Texte fourni
Plus de 200.000 réfugiés sont rentrés en Afghanistan depuis le début de l’année, dont près de la moitié (98.000) au cours du seul mois de septembre, selon le HCR, qui constate jusqu’à 5.000 retours par jour depuis le 1er octobre. A Torkham défilent des camions pakistanais tout en pompons, breloques et décors psychédéliques, remplis des maigres biens des familles en transit. Lits en bois, coffres et ustensiles mais aussi ovins, bovins, et de grands poteaux de bois qui permettront de reconstruire un abri, même sommaire.
Afghans déracinés
Mais ce n’est plus le tohu-bohu à cette frontière, que l’on pouvait traverser jusqu’il y a quelques mois en glissant un billet de 500 roupies pakistanaises (4 euros) en lieu et place de tout document officiel, pour le bonheur des contrebandiers. La construction d’une énorme grille côté pakistanais a déclenché en juin des heurts qui ont fait quatre morts parmi les forces de sécurité afghanes et pakistanaises, et entraîné la fermeture de la frontière pendant plusieurs jours. « Maintenant, il serait impossible aux Afghans sans papiers de traverser », assure un responsable pakistanais.
Près de la grille, un camion militaire pakistanais transporte plusieurs dizaines d’Afghans sans papiers en instance d’expulsion. Une fois de retour en Afghanistan, où les avancées des talibans ont déstabilisé plusieurs provinces, nombre de réfugiés se retrouvent à nouveau déracinés. « Les familles qui viennent de passer des décennies au Pakistan ne vont pas forcément tenter de retourner dans les régions qu’elles ont quittées à cause de l’insécurité », explique Mohammad Nadir Farhad, un porte-parole du HCR. « Elles s’estiment plus en sécurité à Kaboul, avec un meilleur accès à l’éducation, l’emploi, aux services de base. » Parti jeune père de famille il y a plus de 30 ans avec 12 proches, Abdhul Rahman revient à 70 ans en aïeul d’un clan de 25. Mais cet ancien paysan de Paktyia, dans l’est, ne compte pas regagner de sitôt son fief, soumis aux attaques des talibans.
« La police nous harcelait, puis ils ont coupé l’eau et l’électricité dans le camp (de réfugiés)… il valait mieux partir » du Pakistan, résume sobrement ce vieillard au turban gris et à la barbe blanche. « Mes parents ont vendu la terre familiale quand j’étais au Pakistan. La famille va rester à Kaboul et je vais d’abord évaluer la sécurité et voir s’il y a des terres à vendre », explique-t-il dans le centre d’enregistrement du HCR à une trentaine de km de Kaboul.
Capacités débordées
Mais Kaboul compte parmi les villes à la plus forte croissance dans la région et l’ampleur du flux déborde largement les capacités du gouvernement à l’absorber. Des dizaines de bidonvilles parsèment déjà la capitale, campements de terre et de bois accrochés à flanc de montagnes, qui ne reçoivent ni eau ni électricité. Selon l’ONU, le pays comptait plus de 265.000 déplacés ayant besoin d’assistance à la mi-septembre. Et les choses risquent d’empirer après l’accord signé lundi avec l’UE, engageant l’Afghanistan à rapatrier les migrants déboutés du droit d’asile.
Selon le Conseil norvégien pour les réfugiés (NRC), des responsables reconnaissaient dès 2013 « qu’environ 70% de la population urbaine de Herat, Jalalabad, Kaboul et Kandahar (les principales villes) résident dans des campements informels ».
Sayed Karim et ses proches, une trentaine de personnes en tout, vivent ainsi depuis des mois dans un faubourg aride de Kaboul. « Sans eau, ni école, ni docteur » énumère-t-il, regrettant encore sa « bonne vie au Pakistan ».

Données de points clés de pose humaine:
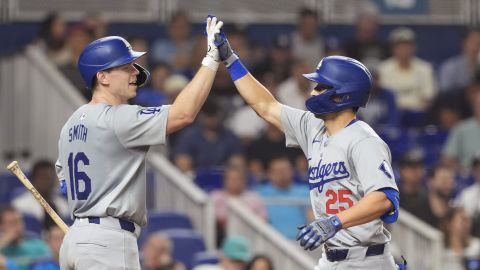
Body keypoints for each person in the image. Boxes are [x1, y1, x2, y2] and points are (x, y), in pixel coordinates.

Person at [211, 24, 401, 269]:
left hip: (366, 260)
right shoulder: (312, 126)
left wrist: (334, 222)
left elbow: (385, 198)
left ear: (342, 95)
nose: (313, 91)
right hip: (331, 258)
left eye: (321, 87)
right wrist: (231, 59)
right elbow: (265, 105)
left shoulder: (363, 140)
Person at [55, 16, 224, 269]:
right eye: (125, 67)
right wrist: (211, 59)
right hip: (108, 241)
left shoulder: (71, 123)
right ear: (102, 77)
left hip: (77, 239)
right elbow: (183, 113)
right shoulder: (118, 118)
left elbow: (65, 183)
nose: (136, 72)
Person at [12, 160, 68, 231]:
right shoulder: (20, 205)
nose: (47, 182)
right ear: (33, 179)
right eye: (42, 178)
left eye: (49, 178)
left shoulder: (62, 204)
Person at [0, 206, 51, 270]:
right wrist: (2, 242)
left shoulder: (37, 245)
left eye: (19, 221)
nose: (17, 226)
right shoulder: (1, 249)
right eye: (11, 223)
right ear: (1, 226)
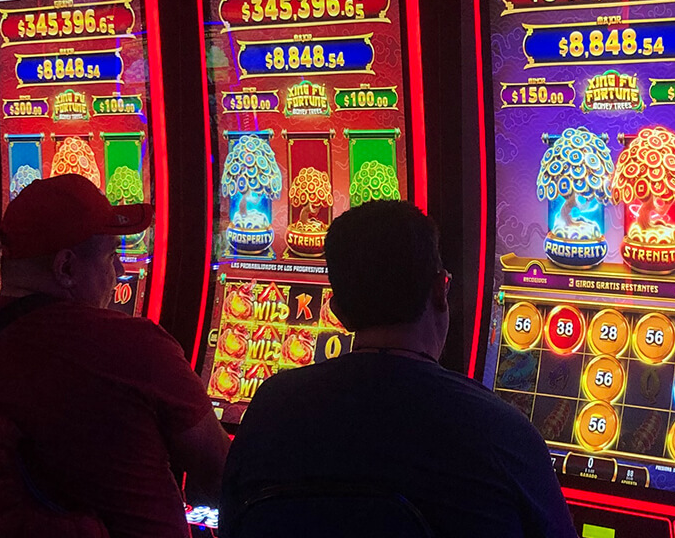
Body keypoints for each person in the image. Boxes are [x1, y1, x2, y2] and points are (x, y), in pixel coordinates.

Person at [0, 174, 229, 538]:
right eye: (111, 257)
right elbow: (225, 476)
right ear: (66, 268)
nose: (119, 273)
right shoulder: (133, 347)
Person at [220, 199, 576, 538]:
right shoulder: (501, 433)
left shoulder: (270, 410)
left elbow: (230, 521)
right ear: (441, 290)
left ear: (338, 311)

Consigne
Extrayez du texte sur le retour des réfugiés afghans le passage qui va de « Afghans déracinés » jusqu'à « un responsable pakistanais. » inclus.

Corrigé
Afghans déracinés
Mais ce n’est plus le tohu-bohu à cette frontière, que l’on pouvait traverser jusqu’il y a quelques mois en glissant un billet de 500 roupies pakistanaises (4 euros) en lieu et place de tout document officiel, pour le bonheur des contrebandiers. La construction d’une énorme grille côté pakistanais a déclenché en juin des heurts qui ont fait quatre morts parmi les forces de sécurité afghanes et pakistanaises, et entraîné la fermeture de la frontière pendant plusieurs jours. « Maintenant, il serait impossible aux Afghans sans papiers de traverser », assure un responsable pakistanais.